/adv_mla_at2

This is a git repo for Advance MLA AT2 - Predicting and forecasting the volume of sales in 10 stores accross 3 diff states in the US

Primary LanguageJupyter NotebookMIT LicenseMIT

adv_mla_at2

This is a github repository for the Advance MLA Assessment 2.

We were adviced to develop two models namely:

  1. Predictive Sales Revenue Model: This model uses machine learning to predict the revenue made from sales for a specific item with its sell price, in a specific store on the given date. It makes it possible to manage inventory, plan sales, and make the most money possible.
  2. Forecasting Sales Revenue Model: This model uses time series analysis to forecast how much revenue will be made from sales of all items and stores in the next seven days. It gives us useful information for making quick decisions and allocating resources.

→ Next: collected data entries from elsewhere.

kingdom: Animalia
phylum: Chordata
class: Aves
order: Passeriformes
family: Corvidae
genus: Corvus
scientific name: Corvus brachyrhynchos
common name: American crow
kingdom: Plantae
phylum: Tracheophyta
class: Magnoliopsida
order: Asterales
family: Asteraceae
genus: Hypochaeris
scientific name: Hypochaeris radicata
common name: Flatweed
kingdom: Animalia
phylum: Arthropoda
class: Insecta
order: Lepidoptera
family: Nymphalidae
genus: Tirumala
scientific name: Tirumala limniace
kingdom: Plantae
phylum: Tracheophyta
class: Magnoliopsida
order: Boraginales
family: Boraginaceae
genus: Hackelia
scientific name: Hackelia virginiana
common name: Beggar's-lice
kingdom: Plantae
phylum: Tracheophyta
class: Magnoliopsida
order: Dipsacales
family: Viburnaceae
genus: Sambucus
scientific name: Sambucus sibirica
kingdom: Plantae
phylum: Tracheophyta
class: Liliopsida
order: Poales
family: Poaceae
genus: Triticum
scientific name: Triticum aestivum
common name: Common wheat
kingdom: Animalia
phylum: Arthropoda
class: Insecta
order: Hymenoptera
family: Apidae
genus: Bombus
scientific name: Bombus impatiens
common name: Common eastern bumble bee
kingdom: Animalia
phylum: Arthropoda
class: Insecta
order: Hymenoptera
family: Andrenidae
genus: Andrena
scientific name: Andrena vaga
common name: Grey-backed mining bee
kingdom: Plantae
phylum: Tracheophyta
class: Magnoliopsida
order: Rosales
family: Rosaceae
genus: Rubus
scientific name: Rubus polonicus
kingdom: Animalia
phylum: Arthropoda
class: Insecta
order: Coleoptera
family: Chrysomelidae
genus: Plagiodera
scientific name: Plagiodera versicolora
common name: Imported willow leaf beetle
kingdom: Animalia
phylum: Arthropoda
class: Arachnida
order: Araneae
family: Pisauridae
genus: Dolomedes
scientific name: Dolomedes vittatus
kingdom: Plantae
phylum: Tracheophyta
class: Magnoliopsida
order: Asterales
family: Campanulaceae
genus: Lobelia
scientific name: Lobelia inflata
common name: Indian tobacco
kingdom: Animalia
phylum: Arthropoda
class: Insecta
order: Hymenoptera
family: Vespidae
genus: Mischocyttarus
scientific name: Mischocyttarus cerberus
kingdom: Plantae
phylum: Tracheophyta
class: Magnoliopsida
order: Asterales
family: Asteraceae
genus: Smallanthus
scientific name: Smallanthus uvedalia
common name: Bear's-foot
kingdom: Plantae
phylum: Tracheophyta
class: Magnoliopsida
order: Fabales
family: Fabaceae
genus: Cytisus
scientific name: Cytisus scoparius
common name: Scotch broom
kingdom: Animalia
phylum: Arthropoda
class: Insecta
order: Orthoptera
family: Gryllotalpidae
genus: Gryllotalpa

These models were developed and deployed on Heroku app: here


Run this code:

Set up environment using poetry

  1. Clone this repository and go to the directory by: cd adv_mla_at2
  2. Initialise the poetry project file: poetry init (Already there)
  3. Activate environment: poetry shell
  4. Install dependencies using: poetry install

Play around with notebooks

  1. Predictive modelling
  2. Forecasting

Learn about the src files

  1. filter_items.py - Used to filter out data; keep items having more than 10% of the overall sales.
  2. merge.py - Used to integrate item sell price, date from calendar and calculate revenue using the units sold.
  3. buil_features.py - Script to extract date features such as weekday, month and year.
  4. train_model.py - Helper function used to build the SGD pipeline and fit the prediction model.
  5. predict_model.py - Helper script that takes new data and extracts features of date and gives prediction on the new data.

Deploy the model in a docker container

  1. cd api
  2. docker build -t fastapi:latest .
  3. docker run -dit --rm --name adv_mla_at2_fastapi -p 8080:80 fastapi:latest

Release the model to Heroku using container Registry

  1. Login with CLI: heroku login
  2. Login to container registry: docker ps
  3. heroku container:login
  4. Push Docker-based app: heroku container:push web
  5. Deploy the changes: heroku container:release web

Access the API endpoints:

Try this out to predict revenue for an item with its sell price, at a given store and for a date: predictive api
Change the item_id, sell price and other inputs to your requirement.

/sales/national/ will give you the total revenue for the next seven days across all stores for all items.
It gives output in a list - day_one_revenue, day_two_revenue and so on.

Additional notes:

You can change the expected forecast revenue for any number of days you want. Just change the value of n_periods in the arima_pipe.predict(n_periods=7). It is in the forecast function of the main.py file.